Urban and regional planning is now accepted as a legitimate function of government. But the evolution of Canadian planning from its inception at the turn of.the century to its new-found status as an objective technical exercise has been a profoundly complex process involving
questions about the very nature of society. This thesis is an attempt to trace the development of the theory and practice of planning from its controversial beginnings at the turn of the century to its final acceptance as a necessary and desirable function of the state.
At the beginning of the century it became clear that the rapid pace of urbanization and the capitalist institutions of private property and unregulated private markets were in serious conflict. The new urban, industrial order that accompanied capital accumulation was plagued by interdependences and interactions which made the unrestricted use of property an antiquated and dangerous illusion threatening the physical health of the population, the efficiency of the urban system, and the social stability of the entire society.
Canadians responded to this conflict in three distinct and somewhat
contradictory ways. One approach which was advocated by agrarian radicals was to implement reforms in Canadian society in order to revitalize
rural life and reverse the undesirable trend of urbanization. The second approach, which was advocated by urban liberals, was to accept urbanization as both desirable and inexorable and to accommodate it by initiating limited reforms while still preserving the basic features of capitalism. The third response, advocated by urban radicals, was to
accept urbanization as inexorable and to restructure capitalist institutions
which were inimical to the sorts of government planning they thought was necessary to manage the new urban order.
Urban and regional planning was considered as essential by all these groups. After going through several initial stages of development, a comprehensive body of planning theory which appealed to all three groups was formulated by leading Canadian planners such as Adams. This theory integrated the aesthetic concerns of city beautiful planning, the efficiency concerns of American city planning, and the equity concerns
of British town planning. The theory envisaged a strong role for the state in controlling property and providing housing.
By the twenties, the consensus that had formed around this theory of planning collapsed due to a gradual amelioration of urban problems and an overt confrontation between liberals and urban and agrarian radicals.
During the twenties a new, more conservative theory of planning developed which emphasized the protection of private property and the provision of public infrastructure to accommodate private accumulation. Planners became allied with real estate interests who were eager to use zoning and other powers of the state to their advantage.
With the collapse of the economy in the thirties, the latent ideological conflicts which had been submerged in the twenties reappeared with renewed vitality. The urban and agrarian radicals joined forces to form a socialist party dedicated to eradicating capitalism and replacing it with a planned economy. Liberals were forced to formulate a new system of both managing the crisis and preserving capitalism. Gradually
they developed a new consensus that was based on the three principles of Keynesian stabilization policies, social welfare and sectoral planning
for those areas of the economy plagued by market failures.
Housing and land were defined as one of the sectors of the economy
affected by market failures. Major government reports defined a new postwar system of urban and regional planning to mitigate these failures in land and housing markets. The reports were highly critical of the type of planning existing in the twenties, and proposed a new more comprehensive
system of planning and of controls over property.

> _Requirement 1_: Quote the passage on Canadian planning from "By the twenties, the" to "to their advantage.".
> _Requirement 2_: Extend the passage on Canadian planning, picking up after its last sentence.

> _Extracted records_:

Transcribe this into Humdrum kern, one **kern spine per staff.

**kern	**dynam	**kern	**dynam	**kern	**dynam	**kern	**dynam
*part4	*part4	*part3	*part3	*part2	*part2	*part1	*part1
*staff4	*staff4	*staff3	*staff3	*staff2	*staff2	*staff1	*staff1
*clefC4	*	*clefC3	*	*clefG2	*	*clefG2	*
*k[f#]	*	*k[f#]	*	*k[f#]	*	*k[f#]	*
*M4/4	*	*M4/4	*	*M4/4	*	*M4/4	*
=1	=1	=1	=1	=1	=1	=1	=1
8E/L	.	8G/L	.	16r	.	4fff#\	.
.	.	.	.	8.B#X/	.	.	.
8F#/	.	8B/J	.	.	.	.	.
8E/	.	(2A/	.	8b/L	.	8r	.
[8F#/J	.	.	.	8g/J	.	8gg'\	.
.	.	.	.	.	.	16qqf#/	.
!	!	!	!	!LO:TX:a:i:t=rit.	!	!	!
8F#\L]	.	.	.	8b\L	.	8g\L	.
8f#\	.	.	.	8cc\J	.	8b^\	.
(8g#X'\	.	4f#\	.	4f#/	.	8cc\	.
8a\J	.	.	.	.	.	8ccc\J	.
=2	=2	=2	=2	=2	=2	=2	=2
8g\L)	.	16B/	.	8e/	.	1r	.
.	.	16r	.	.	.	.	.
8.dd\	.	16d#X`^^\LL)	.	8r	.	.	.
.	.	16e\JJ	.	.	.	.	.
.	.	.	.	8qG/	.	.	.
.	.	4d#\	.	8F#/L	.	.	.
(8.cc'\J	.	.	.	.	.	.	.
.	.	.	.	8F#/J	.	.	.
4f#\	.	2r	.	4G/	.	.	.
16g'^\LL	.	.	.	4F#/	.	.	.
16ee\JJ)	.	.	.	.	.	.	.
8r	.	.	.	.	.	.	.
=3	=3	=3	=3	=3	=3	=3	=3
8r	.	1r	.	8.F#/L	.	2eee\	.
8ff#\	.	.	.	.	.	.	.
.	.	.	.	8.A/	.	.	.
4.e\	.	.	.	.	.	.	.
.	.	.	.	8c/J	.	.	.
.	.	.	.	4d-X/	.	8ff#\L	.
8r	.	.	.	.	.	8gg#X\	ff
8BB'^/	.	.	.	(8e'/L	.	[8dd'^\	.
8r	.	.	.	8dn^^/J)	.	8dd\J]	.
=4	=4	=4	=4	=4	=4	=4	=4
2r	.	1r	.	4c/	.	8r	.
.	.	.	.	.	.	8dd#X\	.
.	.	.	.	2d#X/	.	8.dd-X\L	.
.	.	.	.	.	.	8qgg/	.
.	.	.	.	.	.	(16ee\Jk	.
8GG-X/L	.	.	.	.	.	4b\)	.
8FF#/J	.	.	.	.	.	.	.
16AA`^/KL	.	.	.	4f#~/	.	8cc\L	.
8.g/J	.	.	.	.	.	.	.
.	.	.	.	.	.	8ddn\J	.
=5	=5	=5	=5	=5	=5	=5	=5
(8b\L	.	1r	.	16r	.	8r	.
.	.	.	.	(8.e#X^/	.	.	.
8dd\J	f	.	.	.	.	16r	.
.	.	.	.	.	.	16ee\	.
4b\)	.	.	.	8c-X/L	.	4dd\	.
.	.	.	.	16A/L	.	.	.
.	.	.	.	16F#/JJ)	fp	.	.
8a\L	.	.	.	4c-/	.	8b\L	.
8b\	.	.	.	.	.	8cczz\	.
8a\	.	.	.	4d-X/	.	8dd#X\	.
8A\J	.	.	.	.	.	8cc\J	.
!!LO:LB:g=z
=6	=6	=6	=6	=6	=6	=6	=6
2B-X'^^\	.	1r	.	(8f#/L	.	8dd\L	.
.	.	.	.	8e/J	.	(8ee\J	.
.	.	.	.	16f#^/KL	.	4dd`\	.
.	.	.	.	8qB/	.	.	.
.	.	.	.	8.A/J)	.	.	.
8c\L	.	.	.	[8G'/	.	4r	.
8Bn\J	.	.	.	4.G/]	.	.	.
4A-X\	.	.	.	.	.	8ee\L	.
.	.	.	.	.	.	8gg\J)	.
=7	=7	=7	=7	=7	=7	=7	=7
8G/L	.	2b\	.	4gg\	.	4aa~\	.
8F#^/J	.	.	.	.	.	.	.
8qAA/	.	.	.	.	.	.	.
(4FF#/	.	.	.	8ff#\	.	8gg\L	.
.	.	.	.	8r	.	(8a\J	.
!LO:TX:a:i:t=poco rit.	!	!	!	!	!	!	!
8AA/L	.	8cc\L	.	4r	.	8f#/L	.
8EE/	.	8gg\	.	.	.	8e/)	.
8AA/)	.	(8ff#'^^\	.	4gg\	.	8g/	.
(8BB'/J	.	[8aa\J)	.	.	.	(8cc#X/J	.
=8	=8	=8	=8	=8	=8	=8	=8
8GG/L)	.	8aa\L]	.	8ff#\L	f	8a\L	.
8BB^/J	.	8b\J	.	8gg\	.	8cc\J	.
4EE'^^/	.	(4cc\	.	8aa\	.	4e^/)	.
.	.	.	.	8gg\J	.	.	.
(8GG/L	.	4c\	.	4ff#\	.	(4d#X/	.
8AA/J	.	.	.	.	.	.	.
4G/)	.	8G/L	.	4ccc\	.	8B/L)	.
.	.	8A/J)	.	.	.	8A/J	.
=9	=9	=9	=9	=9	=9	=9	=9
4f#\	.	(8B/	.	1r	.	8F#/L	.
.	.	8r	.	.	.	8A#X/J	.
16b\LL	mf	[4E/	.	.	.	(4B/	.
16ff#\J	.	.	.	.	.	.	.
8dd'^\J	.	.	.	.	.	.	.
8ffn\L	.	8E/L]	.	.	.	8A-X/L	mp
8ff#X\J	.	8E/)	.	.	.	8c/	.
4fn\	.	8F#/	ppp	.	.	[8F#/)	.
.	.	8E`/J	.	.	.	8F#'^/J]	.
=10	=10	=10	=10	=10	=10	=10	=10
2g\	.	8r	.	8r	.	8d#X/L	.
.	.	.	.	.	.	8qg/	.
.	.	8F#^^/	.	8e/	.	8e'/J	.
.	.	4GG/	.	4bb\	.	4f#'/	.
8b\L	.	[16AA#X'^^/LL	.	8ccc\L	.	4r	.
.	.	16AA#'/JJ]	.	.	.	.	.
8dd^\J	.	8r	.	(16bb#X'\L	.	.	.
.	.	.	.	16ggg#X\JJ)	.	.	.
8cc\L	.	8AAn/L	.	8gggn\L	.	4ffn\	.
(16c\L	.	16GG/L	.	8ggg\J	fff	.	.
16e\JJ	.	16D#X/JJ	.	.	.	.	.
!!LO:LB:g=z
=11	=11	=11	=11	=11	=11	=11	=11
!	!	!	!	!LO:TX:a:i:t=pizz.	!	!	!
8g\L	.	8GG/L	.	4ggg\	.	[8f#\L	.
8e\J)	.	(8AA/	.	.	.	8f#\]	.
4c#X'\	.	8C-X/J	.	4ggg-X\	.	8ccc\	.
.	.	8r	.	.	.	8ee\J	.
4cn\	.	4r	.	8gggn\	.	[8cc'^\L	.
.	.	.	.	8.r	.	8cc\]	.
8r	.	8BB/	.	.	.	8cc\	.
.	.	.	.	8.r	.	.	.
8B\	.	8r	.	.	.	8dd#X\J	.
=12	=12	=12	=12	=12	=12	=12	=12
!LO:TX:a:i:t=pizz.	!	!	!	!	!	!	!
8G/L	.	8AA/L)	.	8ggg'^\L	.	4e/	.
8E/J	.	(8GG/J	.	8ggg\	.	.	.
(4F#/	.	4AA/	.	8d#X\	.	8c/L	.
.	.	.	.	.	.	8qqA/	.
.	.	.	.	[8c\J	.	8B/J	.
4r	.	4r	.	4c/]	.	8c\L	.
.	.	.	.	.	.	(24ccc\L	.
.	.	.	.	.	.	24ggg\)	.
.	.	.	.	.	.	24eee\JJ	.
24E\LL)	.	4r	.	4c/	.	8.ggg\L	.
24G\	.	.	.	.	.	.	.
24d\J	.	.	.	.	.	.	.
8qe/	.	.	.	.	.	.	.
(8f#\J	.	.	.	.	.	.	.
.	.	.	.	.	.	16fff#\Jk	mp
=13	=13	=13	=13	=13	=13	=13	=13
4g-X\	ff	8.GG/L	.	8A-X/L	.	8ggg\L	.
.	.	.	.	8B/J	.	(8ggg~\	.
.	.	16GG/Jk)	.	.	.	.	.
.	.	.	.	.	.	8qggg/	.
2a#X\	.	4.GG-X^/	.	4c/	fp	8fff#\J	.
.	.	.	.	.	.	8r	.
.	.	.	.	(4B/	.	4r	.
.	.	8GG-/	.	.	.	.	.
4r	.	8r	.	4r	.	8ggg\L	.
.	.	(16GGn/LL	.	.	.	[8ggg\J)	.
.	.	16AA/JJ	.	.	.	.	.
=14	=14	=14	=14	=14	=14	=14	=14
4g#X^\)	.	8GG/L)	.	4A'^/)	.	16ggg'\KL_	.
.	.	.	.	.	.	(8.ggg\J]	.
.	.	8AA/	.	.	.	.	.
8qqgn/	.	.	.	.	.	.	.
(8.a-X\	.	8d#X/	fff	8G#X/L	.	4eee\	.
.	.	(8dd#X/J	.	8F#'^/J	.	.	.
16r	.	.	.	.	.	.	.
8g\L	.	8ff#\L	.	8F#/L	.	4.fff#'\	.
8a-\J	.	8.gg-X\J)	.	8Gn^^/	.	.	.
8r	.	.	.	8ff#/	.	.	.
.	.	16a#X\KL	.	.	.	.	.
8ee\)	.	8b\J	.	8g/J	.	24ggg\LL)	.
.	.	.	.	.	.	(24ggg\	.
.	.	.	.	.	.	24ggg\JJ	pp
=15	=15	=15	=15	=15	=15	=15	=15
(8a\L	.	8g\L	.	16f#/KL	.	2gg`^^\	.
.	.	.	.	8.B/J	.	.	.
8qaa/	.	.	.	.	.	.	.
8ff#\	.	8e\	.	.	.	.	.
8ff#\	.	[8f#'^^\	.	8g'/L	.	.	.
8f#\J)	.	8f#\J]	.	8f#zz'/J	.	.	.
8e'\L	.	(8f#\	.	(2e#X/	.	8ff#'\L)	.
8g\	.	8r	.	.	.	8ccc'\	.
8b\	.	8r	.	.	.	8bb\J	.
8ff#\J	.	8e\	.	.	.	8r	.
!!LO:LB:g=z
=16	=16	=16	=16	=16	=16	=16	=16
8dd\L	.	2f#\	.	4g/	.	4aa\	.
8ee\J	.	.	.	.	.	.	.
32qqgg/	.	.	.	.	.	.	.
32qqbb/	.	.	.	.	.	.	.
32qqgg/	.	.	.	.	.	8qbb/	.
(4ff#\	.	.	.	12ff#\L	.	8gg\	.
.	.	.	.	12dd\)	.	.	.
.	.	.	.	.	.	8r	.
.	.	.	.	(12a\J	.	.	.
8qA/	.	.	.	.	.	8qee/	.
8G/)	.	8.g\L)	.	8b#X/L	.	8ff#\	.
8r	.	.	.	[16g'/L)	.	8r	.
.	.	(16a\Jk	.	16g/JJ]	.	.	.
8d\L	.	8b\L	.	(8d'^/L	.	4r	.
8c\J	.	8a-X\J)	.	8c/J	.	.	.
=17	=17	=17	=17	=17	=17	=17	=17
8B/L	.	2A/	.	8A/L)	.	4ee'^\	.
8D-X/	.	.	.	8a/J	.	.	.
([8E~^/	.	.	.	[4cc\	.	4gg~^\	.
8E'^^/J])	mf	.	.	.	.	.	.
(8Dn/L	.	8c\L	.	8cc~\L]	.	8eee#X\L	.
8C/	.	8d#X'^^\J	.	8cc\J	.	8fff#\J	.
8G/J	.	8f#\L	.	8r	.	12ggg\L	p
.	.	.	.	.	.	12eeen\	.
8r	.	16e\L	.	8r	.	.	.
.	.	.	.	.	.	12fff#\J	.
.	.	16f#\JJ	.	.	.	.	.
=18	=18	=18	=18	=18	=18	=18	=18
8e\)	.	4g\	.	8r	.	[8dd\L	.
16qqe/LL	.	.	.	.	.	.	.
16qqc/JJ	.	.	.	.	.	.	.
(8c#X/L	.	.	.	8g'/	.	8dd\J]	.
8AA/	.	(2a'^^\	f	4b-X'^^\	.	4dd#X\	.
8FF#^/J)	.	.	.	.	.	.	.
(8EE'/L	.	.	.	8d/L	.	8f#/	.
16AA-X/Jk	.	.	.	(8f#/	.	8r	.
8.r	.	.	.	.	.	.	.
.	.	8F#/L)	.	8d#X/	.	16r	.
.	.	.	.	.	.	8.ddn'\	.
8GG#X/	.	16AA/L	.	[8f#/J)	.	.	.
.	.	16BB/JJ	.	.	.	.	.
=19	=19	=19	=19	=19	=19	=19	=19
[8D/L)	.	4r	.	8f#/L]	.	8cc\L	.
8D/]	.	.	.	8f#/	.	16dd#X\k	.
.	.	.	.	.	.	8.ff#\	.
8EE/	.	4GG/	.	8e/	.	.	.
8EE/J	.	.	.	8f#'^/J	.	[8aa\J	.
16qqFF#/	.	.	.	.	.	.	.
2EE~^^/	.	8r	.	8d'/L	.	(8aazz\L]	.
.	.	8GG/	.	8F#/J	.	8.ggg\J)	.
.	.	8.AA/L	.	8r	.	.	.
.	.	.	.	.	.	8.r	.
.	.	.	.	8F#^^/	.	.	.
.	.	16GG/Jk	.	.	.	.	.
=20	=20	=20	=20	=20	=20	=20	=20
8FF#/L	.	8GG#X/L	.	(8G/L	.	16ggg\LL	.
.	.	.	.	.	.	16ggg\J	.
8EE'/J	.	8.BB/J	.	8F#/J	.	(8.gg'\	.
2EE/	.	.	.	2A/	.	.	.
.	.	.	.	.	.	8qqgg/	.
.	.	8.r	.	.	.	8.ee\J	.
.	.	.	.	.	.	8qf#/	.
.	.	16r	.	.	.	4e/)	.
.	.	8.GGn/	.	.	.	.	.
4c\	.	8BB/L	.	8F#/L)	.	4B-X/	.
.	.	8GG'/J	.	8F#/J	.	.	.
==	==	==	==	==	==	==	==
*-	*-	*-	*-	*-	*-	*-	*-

> _Written reply 1_:
By the twenties, the consensus that had formed around this theory of planning collapsed due to a gradual amelioration of urban problems and an overt confrontation between liberals and urban and agrarian radicals.
During the twenties a new, more conservative theory of planning developed which emphasized the protection of private property and the provision of public infrastructure to accommodate private accumulation. Planners became allied with real estate interests who were eager to use zoning and other powers of the state to their advantage.

> _Written reply 2_:
The urban liberals, however, who were the dominant group, were apprehensive about the increased role of the state envisaged in these reports. Consequently, they only partially implemented the recommended reforms. Urban and regional planning, although strengthened, was ultimately subordinated to the interests of private markets and property. It again became a passive system of regulation providing necessary services to accommodate private expansion and regulations to enhance property rights. Nonetheless, its strengthened position ensured that the worst features of development were eliminated.
The tendency of liberal planning to shift back and forth between more aggressive intervention during times of crisis and very passive intervention during times of stability has meant that, because of the long lag times between the emergence of crisis and the creation of plans and institutions capable of managing the crisis, Canadian planning has been strongest after the crisis has already subsided or when it has changed form. Consequently, the ability to plan has been highest when
the need to plan has been lowest.
One question raised by the thesis is why the more passive liberal approach to planning emerged as the dominant one.. It is argued that this is due, in large part, to Canada's unique character of economic development and class structure. Unlike countries such as Britain which developed more socialist modes of planning, urbanization in Canada was accompanied by a rapid expansion in agriculture and staple industries. Consequently, the Canadian response to development was logically divided between urban and rural concerns. Canada's industrial capitalist class and working class which were both promoting more aggressive urban planning
were too weak to have much influence. The more powerful agrarian radicals and mercantile capitalists were able to direct attention away from the emerging urban problems to rural and resource issues which directly affected them.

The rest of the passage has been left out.